- **PROBLEM STATEMENT**: Your task is to transcribe the data exactly while omitting each picture.

(THE RECORDS begins)

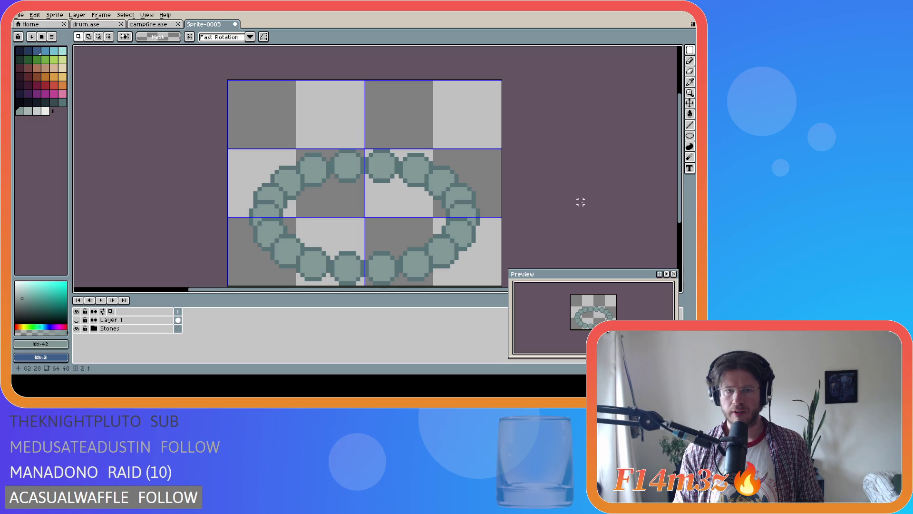
Add new Layer 11 above the Stones group and pick the reddish-brown colour
drag(679, 187, 679, 194)
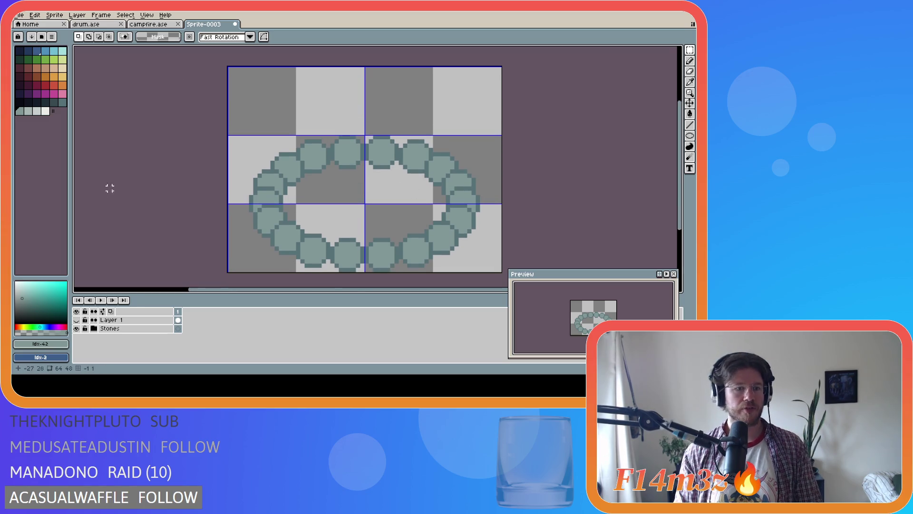
click(127, 331)
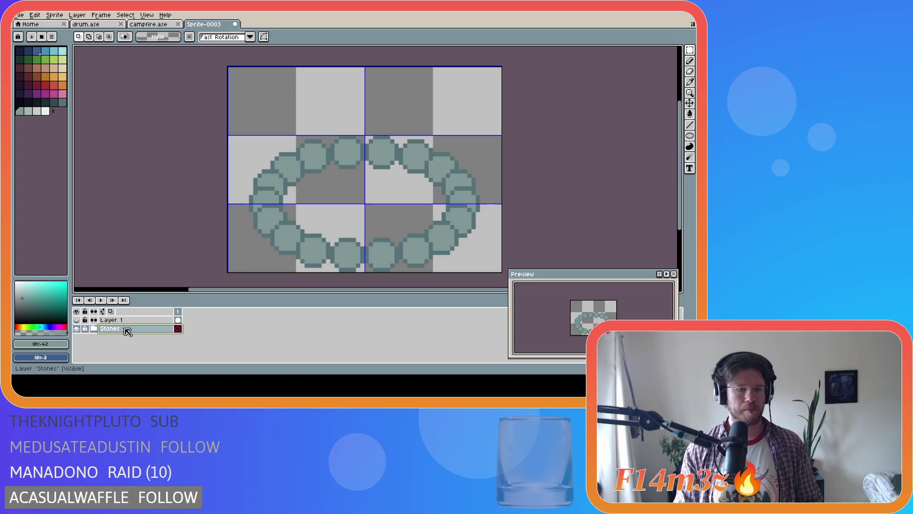
key(shift+n)
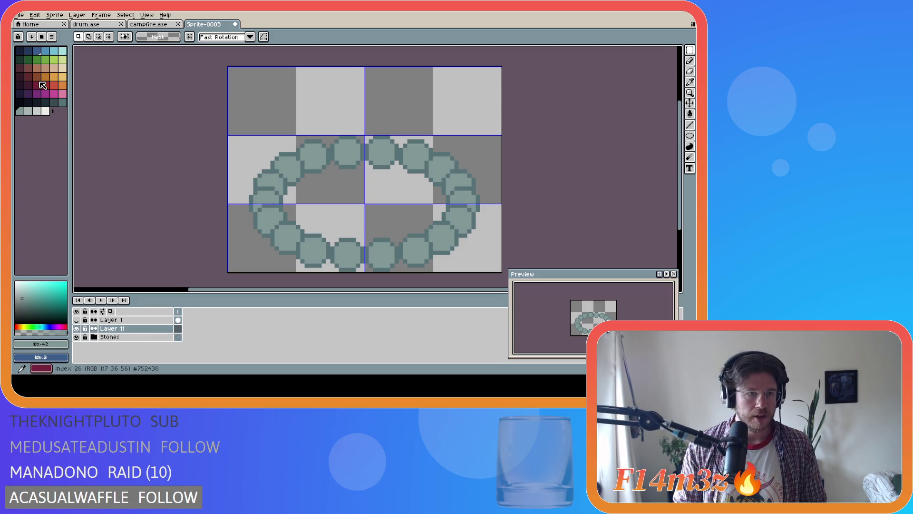
click(20, 67)
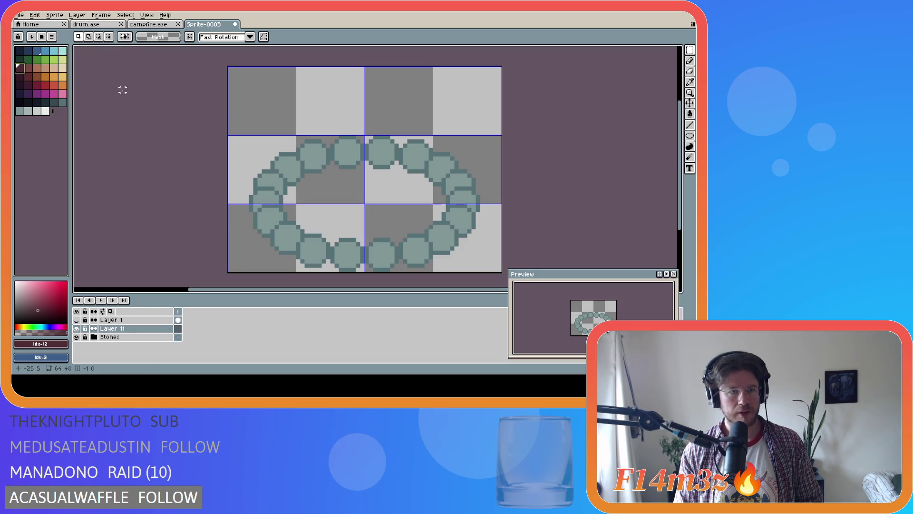
Switch to a 2px pencil and draw the first diagonal log into the new top rows
key(b)
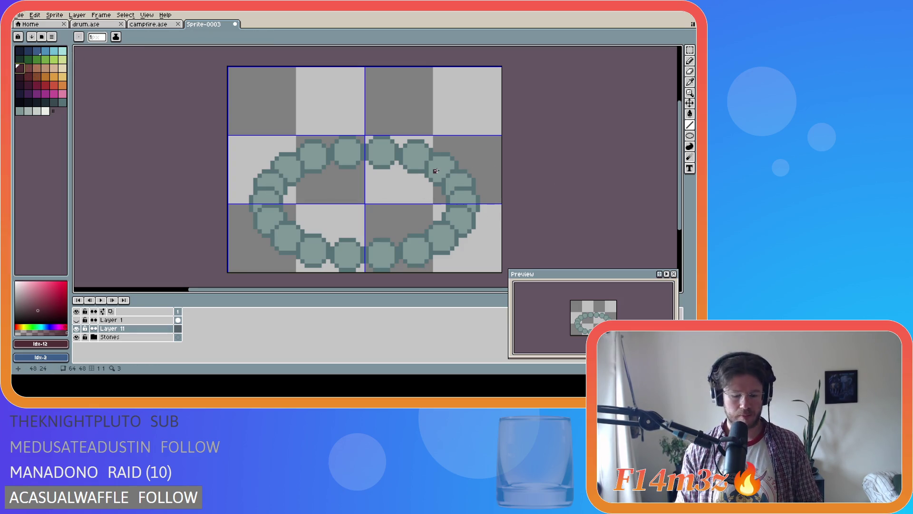
scroll(324, 185, left, 2)
scroll(323, 184, right, 2)
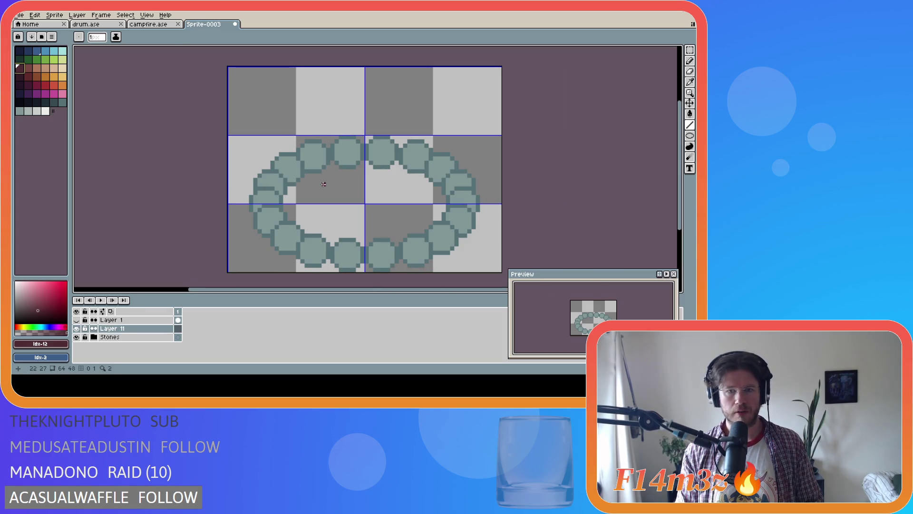
key(plus)
key(plus)
key(plus)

(THE RECORDS ends)

- **OUTPUT FOR THIS EXERCISE**:
Add new Layer 11 above the Stones group and pick the reddish-brown colour
drag(679, 187, 679, 194)
click(127, 331)
key(shift+n)
click(20, 67)
Switch to a 2px pencil and draw the first diagonal log into the new top rows
key(b)
scroll(324, 185, left, 2)
scroll(323, 184, right, 2)
key(plus)
key(plus)
key(plus)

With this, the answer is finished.